Falling bank lending to 'exacerbate' eurozone recession
by Daniel Mason
The eurozone recession is likely to be made worse by banks retreating behind national borders, with lending falling faster than immediately after the peak of the crisis, Ernst & Young has warned in its financial services report – adding to the gloom after the International Monetary Fund downgraded its global growth outlook.
According to today's report there will be a decline of 2 per cent, or some €262bn, in bank lending across the 17-nation eurozone this year as companies reduce their assets and limit their activity outside of home markets.
The forecasts see lending collapsing by 8.8 per cent in Spain and 4.5 per cent in Italy in 2012. In the region as a whole credit conditions will tighten twice as quickly as they did when the global financial meltdown hit, and in struggling southern euro area countries lending will stay below 2011 levels until after 2016.
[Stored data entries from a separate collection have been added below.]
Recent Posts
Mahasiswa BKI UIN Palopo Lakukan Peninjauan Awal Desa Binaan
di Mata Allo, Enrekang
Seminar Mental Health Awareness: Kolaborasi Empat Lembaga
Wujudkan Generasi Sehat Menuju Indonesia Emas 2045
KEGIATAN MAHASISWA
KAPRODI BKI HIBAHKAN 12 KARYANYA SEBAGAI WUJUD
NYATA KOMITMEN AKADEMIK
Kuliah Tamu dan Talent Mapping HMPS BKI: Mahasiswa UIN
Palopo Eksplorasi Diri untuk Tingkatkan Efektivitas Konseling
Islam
Andy Baldwin, Ernst & Young's head of financial services in Europe, said: "In response to market conditions and regulation, banks are beginning to retreat behind national borders, which is fragmenting the eurozone financial system." German bank lending is expected to be up1.3 per cent this year.
Loans to households will be the most dramatically affected, down 6.6 per cent in the single currency bloc. But, highlighting the disparities between the north and the periphery, while Spain is expected to see household lending fall 15 per cent it is set to rise by 7 per cent in the Netherlands. Corporate loans will be down by a more moderate 1.9 per cent across the region.
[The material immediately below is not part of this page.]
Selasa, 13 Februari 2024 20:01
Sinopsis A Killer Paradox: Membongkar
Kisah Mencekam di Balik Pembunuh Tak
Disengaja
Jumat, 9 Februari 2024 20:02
In a statement Baldwin said: "In today's global economy capital is ever more mobile and the retrenchment of the banks is resulting in lending constraints that will exacerbate recessions in the peripheral economies." He also called on policy-makers to be "mindful" of the rising costs for banks of complying with new regulations designed to prevent a repeat of the financial crisis.
Ernst & Young senior economic adviser Marie Diron said: "Only a full banking union with jointly-guaranteed deposit insurance will be sufficient to stem this retreat behind national borders. Given the time needed to develop banking union we see no upswing for lending in the peripheral states in the near future."
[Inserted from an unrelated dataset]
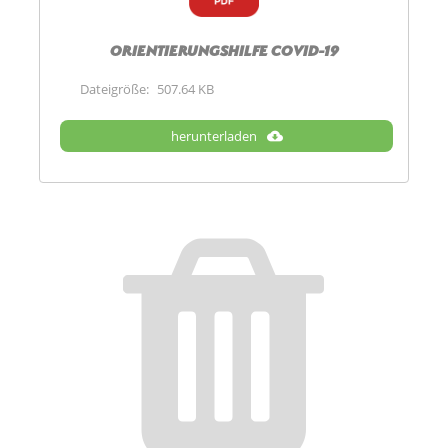
Orientierungshilfe Covid-19
Dateigröße:
507.64 KB
herunterladen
The report predicts that deleveraging by banks would deepen but the process would be prolonged and there would be no recovery in banking assets until 2016. Diron said that there was "more pain to come for financial services firms and their dependents while the eurozone works through its structural problems".
The warning on banks comes on the day the International Monetary Fund downgraded its estimate for global growth next year to 3.6 per cent from its previous figure of 3.9 per cent. It said the euro area economy would contract 0.4 per cent in 2012 before returning to weak growth of 0.2 per cent in 2013.
In its World Economic Outlook, the Washington-based said: "A key issue is whether the global economy is just hitting another bout of turbulence in what was always expected to be a slow and bumpy recovery or whether the current slowdown has a more lasting component. The answer depends on whether European and United States policy-makers deal proactively with their major short-term economic challenges."